### Consigne A
Reproduisez le passage de l'entretien avec Stéphan Gaubert qui va de « Directeur d’orchestre réputé » jusqu'à « chef d'orchestre ? » inclus.
### Consigne B
Pour chacune des affirmations suivantes, dites par oui ou par non si l'entretien avec Stéphan Gaubert la confirme, et citez à l'identique les mots du passage qui tranchent. (i) Son père lui donnait des cours quand il était enfant. (ii) Il a passé son prix dans le style de Debussy. (iii) Il a joué ses premières notes au piano vers douze ans.
### Passage choisi
Stéphan Gaubert, chef d’orchestre aux Victoires de la Musique

Interview portrait de Stéphan Gaubert, directeur d’orchestre aux Victoires de la Musique et directeur artistique du conservatoire Rachmaninov de Paris. 

Stéphan Gaubert

Directeur d’orchestre réputé pour diriger l’ensemble orchestral des Victoires de la Musique sur France Télévisions, Stéphan Gaubert a également participé à l’enregistrement d’autres célèbres émissions télévisées musicales comme La Nouvelle Star ou Danse avec Les Stars. Pointure du monde musical médiatique français, Stéphan Gaubert est aujourd’hui directeur artistique et vice-président du conservatoire Rachmaninov à Paris. Orchestration et mise en place d’un orchestre selon Stéphan Gaubert : zoom sur le métier d’arrangeur et chef d’orchestre.

Qu’est-ce qui vous a incité à vous lancer dans ce métier de chef d'orchestre ? 

Je suis moi-même issu d'une famille de musiciens. Mon père est orchestrateur* et chef d’orchestre. Donc pour moi, enfant, la musique, c'était un peu comme l'école, tout simplement. Finalement, c'est venu assez rapidement.

*NDLR : un orchestrateur est chargé de transcrire et de mettre en forme une idée d’harmonie d’un orchestre. Des allers-retours sont souvent effectués entre l’orchestrateur et les compositeurs pour aller dans le sens de la composition originale.

Avez-vous été inspiré par des compositeurs ?

Oui, comme beaucoup de musiciens. Après, cela va dépendre de l’étude des styles. Lorsque l’on intègre le Conservatoire de Paris, d'abord, on apprend à harmoniser ou à écrire. Ensuite, on apprend à écrire dans le style des compositeurs. Moi, par exemple, j'ai passé mon prix dans le style de Ravel et Mozart. On vous apprend à imiter. Comme disait Ravel, justement, “Imitez ! Si vous avez du talent, il ressortira !”. Pour composer, il est nécessaire de maîtriser le langage musical dans son champ le plus vaste possible. 

À quel âge avez-vous pratiqué un instrument pour la première fois ?

Je ne m'en souviens même pas. J'étais enfant, c'était mon père qui me donnait des cours. Quand j’ai commencé mes premières notes au piano, il me mettait trois couleurs sur les touches. Je dirais que c’était vers six ou sept ans, dans ces eaux-là.

Comment décririez-vous une journée de préparation pour l’enregistrement des Victoires de la Musique ?
######
### Extraits des lignes
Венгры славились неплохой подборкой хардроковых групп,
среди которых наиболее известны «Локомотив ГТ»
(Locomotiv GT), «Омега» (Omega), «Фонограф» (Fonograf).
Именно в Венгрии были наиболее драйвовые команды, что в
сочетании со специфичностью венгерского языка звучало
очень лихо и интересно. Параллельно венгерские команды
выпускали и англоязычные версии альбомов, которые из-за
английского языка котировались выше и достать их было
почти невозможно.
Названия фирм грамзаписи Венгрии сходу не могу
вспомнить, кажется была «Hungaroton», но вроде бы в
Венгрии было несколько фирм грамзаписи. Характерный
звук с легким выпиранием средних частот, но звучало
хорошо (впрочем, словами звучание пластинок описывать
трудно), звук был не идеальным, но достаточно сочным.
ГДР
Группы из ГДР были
######
### Réponse A
Directeur d’orchestre réputé pour diriger l’ensemble orchestral des Victoires de la Musique sur France Télévisions, Stéphan Gaubert a également participé à l’enregistrement d’autres célèbres émissions télévisées musicales comme La Nouvelle Star ou Danse avec Les Stars. Pointure du monde musical médiatique français, Stéphan Gaubert est aujourd’hui directeur artistique et vice-président du conservatoire Rachmaninov à Paris. Orchestration et mise en place d’un orchestre selon Stéphan Gaubert : zoom sur le métier d’arrangeur et chef d’orchestre.

Qu’est-ce qui vous a incité à vous lancer dans ce métier de chef d'orchestre ?

### Réponse B
(i) Oui : « c'était mon père qui me donnait des cours ».
(ii) Non : « j'ai passé mon prix dans le style de Ravel et Mozart ».
(iii) Non : « c’était vers six ou sept ans ».